From my own perch as an expert observer of pools and how they’re used, I am devastated to see these stories, which stem from levels of intolerance I just don’t understand. I also regret the consequences, which, I fear, tend to spur casual intolerance to new levels while doing too little to amend offending behaviors.
I know from reading Jeff Wiltse’s book, Contested Waters: A Social History of Swimming Pools in America, that public swimming pools have been flashpoints for racial tensions almost since the day the first public pools opened more than a century ago. But that doesn’t mean intolerance has any standing in the here and now or should be historically contextualized in a way that makes bigotry seem normal or somehow “traditional.”
The sad thing is, none of this controversy helps advance the cause of making certain everyone can swim – my own goal for decades for all sorts of personal and professional reasons. I want every community of any size to offer its citizens ready access to pools and swimming lessons. I want every public pool to be a place where any citizen has who has swimming skills and the price of admission will also have safe, easy access to the water for exercising, socializing and enjoying a shared public resource.

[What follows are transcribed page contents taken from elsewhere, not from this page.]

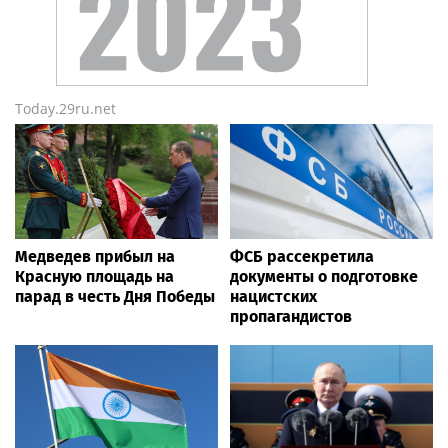
Today.29ru.net
Медведев прибыл на
ФСБ рассекретила
Красную площадь на
документы о подготовке
парад в честь Дня Победы
нацистских
пропагандистов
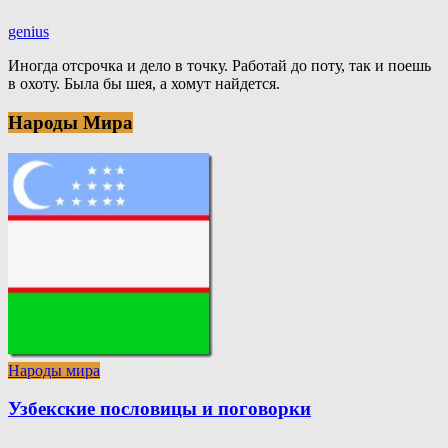
genius
Иногда отсрочка и дело в точку. Работай до поту, так и поешь
в охоту. Была бы шея, а хомут найдется.
Народы Мира
Народы мира
Узбекские пословицы и поговорки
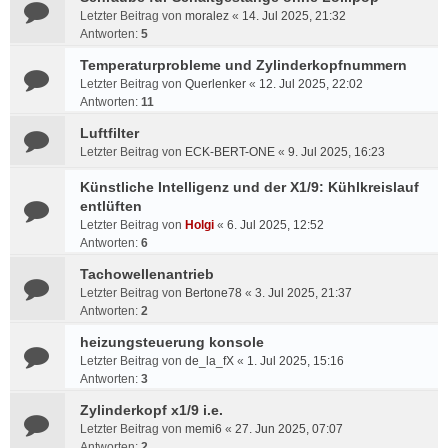
Letzter Beitrag von
moralez
«
14. Jul 2025, 21:32
Antworten:
5
Temperaturprobleme und Zylinderkopfnummern
Letzter Beitrag von
Querlenker
«
12. Jul 2025, 22:02
Antworten:
11
Luftfilter
Letzter Beitrag von
ECK-BERT-ONE
«
9. Jul 2025, 16:23
Künstliche Intelligenz und der X1/9: Kühlkreislauf
entlüften
Letzter Beitrag von
Holgi
«
6. Jul 2025, 12:52
Antworten:
6
Tachowellenantrieb
Letzter Beitrag von
Bertone78
«
3. Jul 2025, 21:37
Antworten:
2
heizungsteuerung konsole
Letzter Beitrag von
de_la_fX
«
1. Jul 2025, 15:16
Antworten:
3
Zylinderkopf x1/9 i.e.
Letzter Beitrag von
memi6
«
27. Jun 2025, 07:07
Antworten:
2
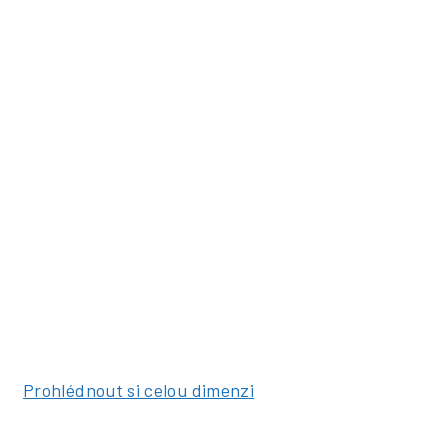
Prohlédnout si celou dimenzi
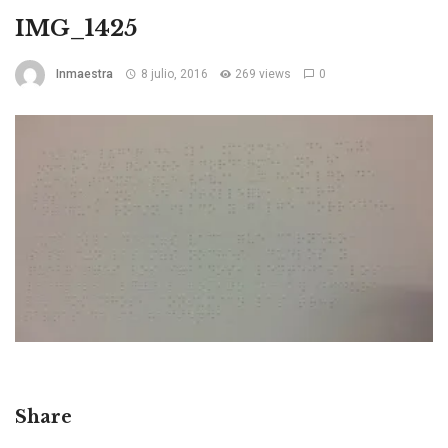
IMG_1425
Inmaestra
8 julio, 2016
269 views
0
Share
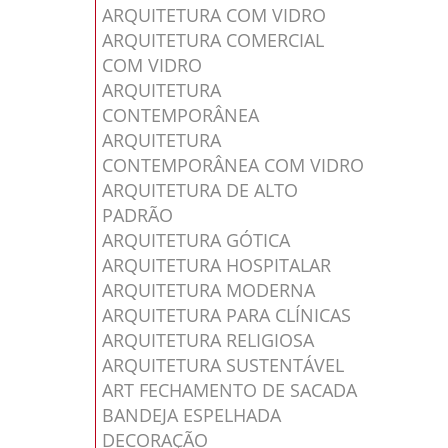
ARQUITETURA COM VIDRO
ARQUITETURA COMERCIAL
COM VIDRO
ARQUITETURA
CONTEMPORÂNEA
ARQUITETURA
CONTEMPORÂNEA COM VIDRO
ARQUITETURA DE ALTO
PADRÃO
ARQUITETURA GÓTICA
ARQUITETURA HOSPITALAR
ARQUITETURA MODERNA
ARQUITETURA PARA CLÍNICAS
ARQUITETURA RELIGIOSA
ARQUITETURA SUSTENTÁVEL
ART FECHAMENTO DE SACADA
BANDEJA ESPELHADA
DECORAÇÃO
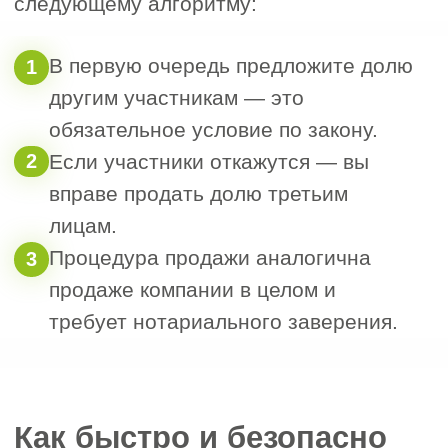
Заполните анкету,
и мы бесплатно
проведём первичную
оценку
стоимости,
учитывая профиль,
регион, систему
налогообложения
и наличие СРО
Черных
Наталья
Менеджер отдела
сопровождения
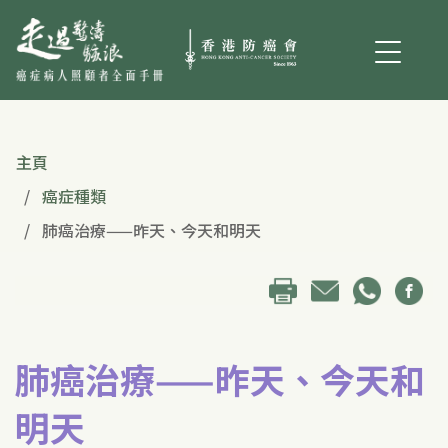
主頁
癌症種類
肺癌治療——昨天、今天和明天
肺癌治療——昨天、今天和
明天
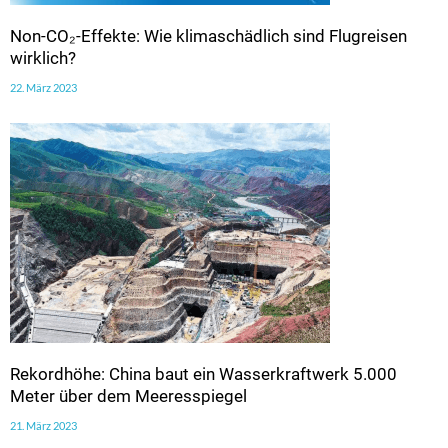
Non-CO₂-Effekte: Wie klimaschädlich sind Flugreisen
wirklich?
22. März 2023
Rekordhöhe: China baut ein Wasserkraftwerk 5.000
Meter über dem Meeresspiegel
21. März 2023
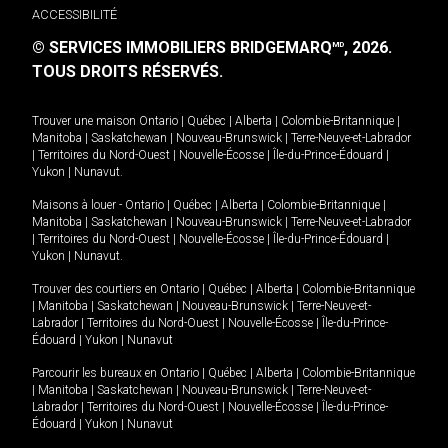
ACCESSIBILITÉ
© SERVICES IMMOBILIERS BRIDGEMARQ
, 2026.
MD
TOUS DROITS RÉSERVÉS.
Trouver une maison
Ontario
|
Québec
|
Alberta
|
Colombie-Britannique
|
Manitoba
|
Saskatchewan
|
Nouveau-Brunswick
|
Terre-Neuve-et-Labrador
|
Territoires du Nord-Ouest
|
Nouvelle-Écosse
|
Île-du-Prince-Édouard
|
Yukon
|
Nunavut
.
Maisons à louer -
Ontario
|
Québec
|
Alberta
|
Colombie-Britannique
|
Manitoba
|
Saskatchewan
|
Nouveau-Brunswick
|
Terre-Neuve-et-Labrador
|
Territoires du Nord-Ouest
|
Nouvelle-Écosse
|
Île-du-Prince-Édouard
|
Yukon
|
Nunavut
.
Trouver des courtiers en
Ontario
|
Québec
|
Alberta
|
Colombie-Britannique
|
Manitoba
|
Saskatchewan
|
Nouveau-Brunswick
|
Terre-Neuve-et-
Labrador
|
Territoires du Nord-Ouest
|
Nouvelle-Écosse
|
Île-du-Prince-
Édouard
|
Yukon
|
Nunavut
Parcourir les bureaux en
Ontario
|
Québec
|
Alberta
|
Colombie-Britannique
|
Manitoba
|
Saskatchewan
|
Nouveau-Brunswick
|
Terre-Neuve-et-
Labrador
|
Territoires du Nord-Ouest
|
Nouvelle-Écosse
|
Île-du-Prince-
Édouard
|
Yukon
|
Nunavut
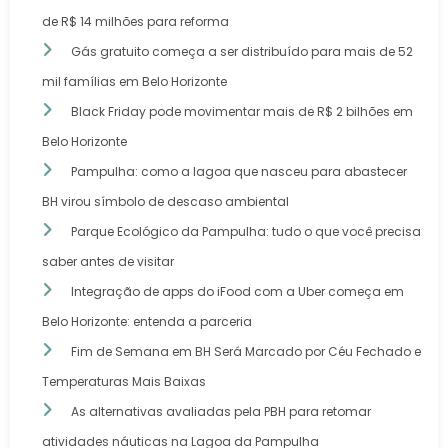
de R$ 14 milhões para reforma
Gás gratuito começa a ser distribuído para mais de 52
mil famílias em Belo Horizonte
Black Friday pode movimentar mais de R$ 2 bilhões em
Belo Horizonte
Pampulha: como a lagoa que nasceu para abastecer
BH virou símbolo de descaso ambiental
Parque Ecológico da Pampulha: tudo o que você precisa
saber antes de visitar
Integração de apps do iFood com a Uber começa em
Belo Horizonte: entenda a parceria
Fim de Semana em BH Será Marcado por Céu Fechado e
Temperaturas Mais Baixas
As alternativas avaliadas pela PBH para retomar
atividades náuticas na Lagoa da Pampulha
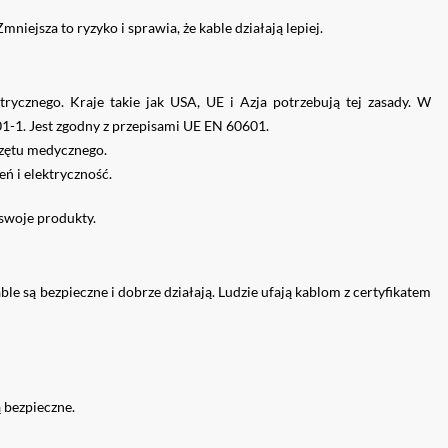
ejsza to ryzyko i sprawia, że ​​kable działają lepiej.
rycznego. Kraje takie jak USA, UE i Azja potrzebują tej zasady. W
01-1. Jest zgodny z przepisami UE EN 60601.
rzętu medycznego.
ń i elektryczność.
swoje produkty.
le są bezpieczne i dobrze działają. Ludzie ufają kablom z certyfikatem
ą bezpieczne.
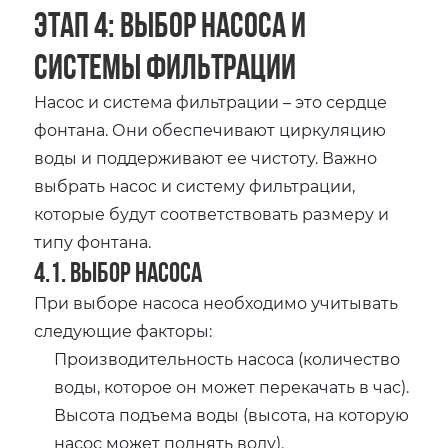
Этап 4: Выбор насоса и
системы фильтрации
Насос и система фильтрации – это сердце
фонтана. Они обеспечивают циркуляцию
воды и поддерживают ее чистоту. Важно
выбрать насос и систему фильтрации‚
которые будут соответствовать размеру и
типу фонтана.
4.1. Выбор насоса
При выборе насоса необходимо учитывать
следующие факторы:
Производительность насоса (количество
воды‚ которое он может перекачать в час).
Высота подъема воды (высота‚ на которую
насос может поднять воду).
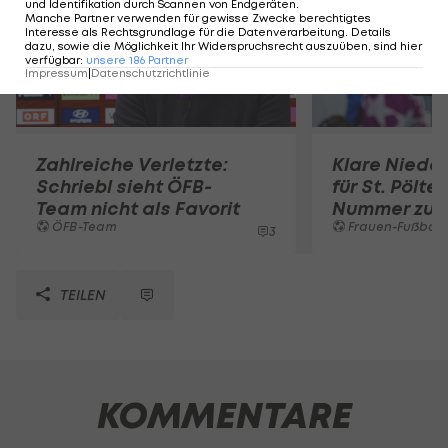
und Identifikation durch Scannen von Endgeräten
.
Manche Partner verwenden für gewisse Zwecke berechtigtes
Interesse als Rechtsgrundlage für die Datenverarbeitung. Details
dazu, sowie die Möglichkeit Ihr Widerspruchsrecht auszuüben, sind hier
verfügbar
:
unsere
186
Partner
Impressum
|
Datenschutzrichtlinie
Zahlreiche Verletzte:
Klare Nieder
Schriebl sieht ÖFB-
für St. Pölte
Team nicht als Favorit
Nummer zu 
ÖFB-Team
Frauen-Fußball
3
TEILEN
KOMMENTARE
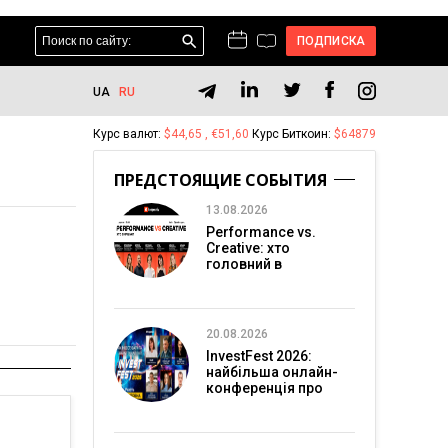
ПОДПИСКА
UA
RU
Курс валют:
$44,65 , €51,60
Курс Биткоин:
$64879
ПРЕДСТОЯЩИЕ СОБЫТИЯ
13.08.2026
Performance vs.
Creative: хто
головний в
перформанс-
маркетингу?
20.08.2026
InvestFest 2026:
найбільша онлайн-
конференція про
інвестиції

At this time of year, swimming pools should be about cooling down, not heating to a quick boil. As someone who cares about the future of swimming, swimming pools and all waterfeatures for which comfort around water is an essential key to enjoyment, I hope these stories are jarring enough to help people see the cruel, twisting results of intolerance.
I offer no action plan, just a wish and a hope that public swimming pools have enough going for them that they can ride these episodes out and endure as great places to have fun. I will, however, offer one suggestion: If you have any sort of role with a public pool in your community, put in the good word for making it accessible and welcoming to all. It’ll be good for the community, good for swimming and, in the long run, good for watershaping.